Goal of the exercise
Your answer should be the records, copied exactly, with the pictures removed.

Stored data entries
- - -

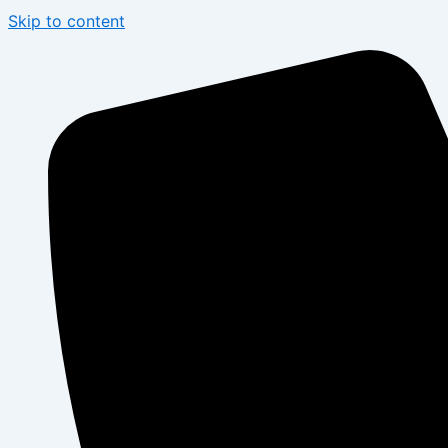
Skip to content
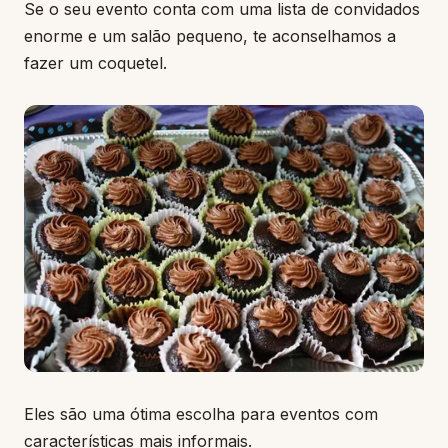
Se o seu evento conta com uma lista de convidados
enorme e um salão pequeno, te aconselhamos a
fazer um coquetel.
Eles são uma ótima escolha para eventos com
características mais informais.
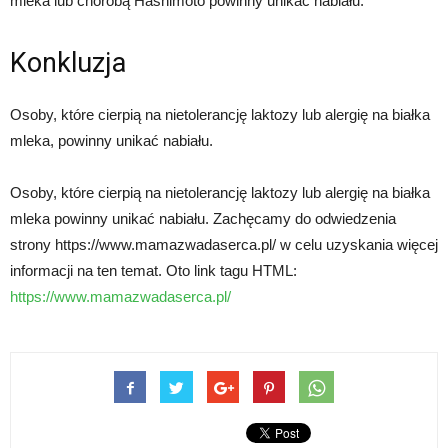
mleka lub chorobą Hashimoto powinny unikać nabiału.
Konkluzja
Osoby, które cierpią na nietolerancję laktozy lub alergię na białka
mleka, powinny unikać nabiału.
Osoby, które cierpią na nietolerancję laktozy lub alergię na białka
mleka powinny unikać nabiału. Zachęcamy do odwiedzenia
strony https://www.mamazwadaserca.pl/ w celu uzyskania więcej
informacji na ten temat. Oto link tagu HTML:
https://www.mamazwadaserca.pl/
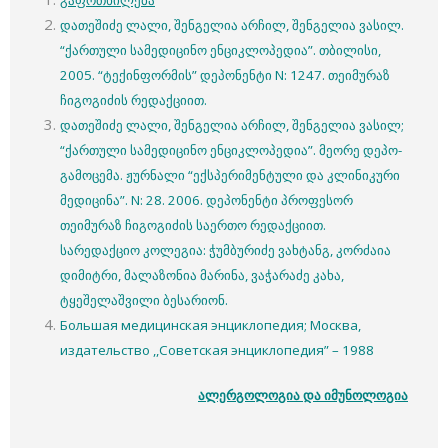
დათეშიძე ლალი, შენგელია არჩილ, შენგელია ვასილ.
“ქართული სამედიცინო ენციკლოპედია”. თბილისი,
2005. “ტექინფორმის” დეპონენტი N: 1247. თეიმურაზ
ჩიგოგიძის რედაქციით.
დათეშიძე ლალი, შენგელია არჩილ, შენგელია ვასილ;
“ქართული სამედიცინო ენციკლოპედია”. მეორე დეპო-
გამოცემა. ჟურნალი “ექსპერიმენტული და კლინიკური
მედიცინა”. N: 28. 2006. დეპონენტი პროფესორ
თეიმურაზ ჩიგოგიძის საერთო რედაქციით.
სარედაქციო კოლეგია: ჭუმბურიძე ვახტანგ, კორძაია
დიმიტრი, მალაზონია მარინა, ვაჭარაძე კახა,
ტყეშელაშვილი ბესარიონ.
Большая медицинская энциклопедия; Москва,
издательство ,,Советская энциклопедия” – 1988
ალერგოლოგია და იმუნოლოგია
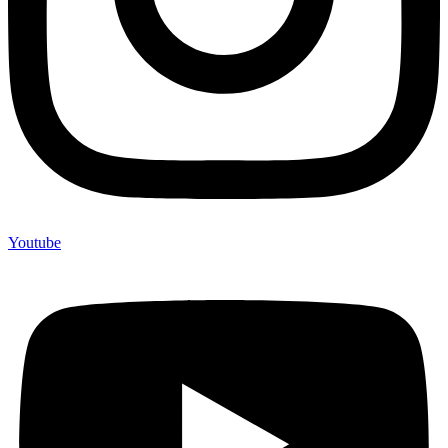
Youtube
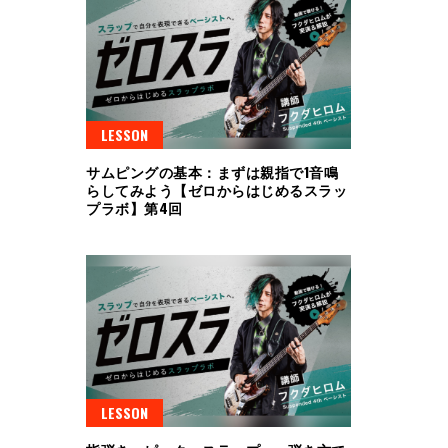
LESSON
サムピングの基本：まずは親指で1音鳴
らしてみよう【ゼロからはじめるスラッ
プラボ】第4回
LESSON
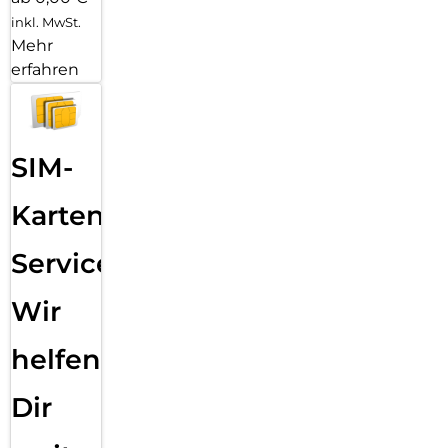
inkl. MwSt.
Mehr
erfahren
SIM-
Karten
Service:
Wir
helfen
Dir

- - -

Task response
Skip to content
Se o seu evento conta com uma lista de convidados
enorme e um salão pequeno, te aconselhamos a
fazer um coquetel.
Eles são uma ótima escolha para eventos com
características mais informais.
mleka lub chorobą Hashimoto powinny unikać nabiału.
Konkluzja
Osoby, które cierpią na nietolerancję laktozy lub alergię na białka
mleka, powinny unikać nabiału.
Osoby, które cierpią na nietolerancję laktozy lub alergię na białka
mleka powinny unikać nabiału. Zachęcamy do odwiedzenia
strony https://www.mamazwadaserca.pl/ w celu uzyskania więcej
informacji na ten temat. Oto link tagu HTML:
https://www.mamazwadaserca.pl/
დათეშიძე ლალი, შენგელია არჩილ, შენგელია ვასილ.
“ქართული სამედიცინო ენციკლოპედია”. თბილისი,
2005. “ტექინფორმის” დეპონენტი N: 1247. თეიმურაზ
ჩიგოგიძის რედაქციით.
დათეშიძე ლალი, შენგელია არჩილ, შენგელია ვასილ;
“ქართული სამედიცინო ენციკლოპედია”. მეორე დეპო-
გამოცემა. ჟურნალი “ექსპერიმენტული და კლინიკური
მედიცინა”. N: 28. 2006. დეპონენტი პროფესორ
თეიმურაზ ჩიგოგიძის საერთო რედაქციით.
სარედაქციო კოლეგია: ჭუმბურიძე ვახტანგ, კორძაია
დიმიტრი, მალაზონია მარინა, ვაჭარაძე კახა,
ტყეშელაშვილი ბესარიონ.
Большая медицинская энциклопедия; Москва,
издательство ,,Советская энциклопедия” – 1988
ალერგოლოგია და იმუნოლოგია
Youtube
LESSON
サムピングの基本：まずは親指で1音鳴
らしてみよう【ゼロからはじめるスラッ
プラボ】第4回
LESSON
inkl. MwSt.
Mehr
erfahren
SIM-
Karten
Service:
Wir
helfen
Dir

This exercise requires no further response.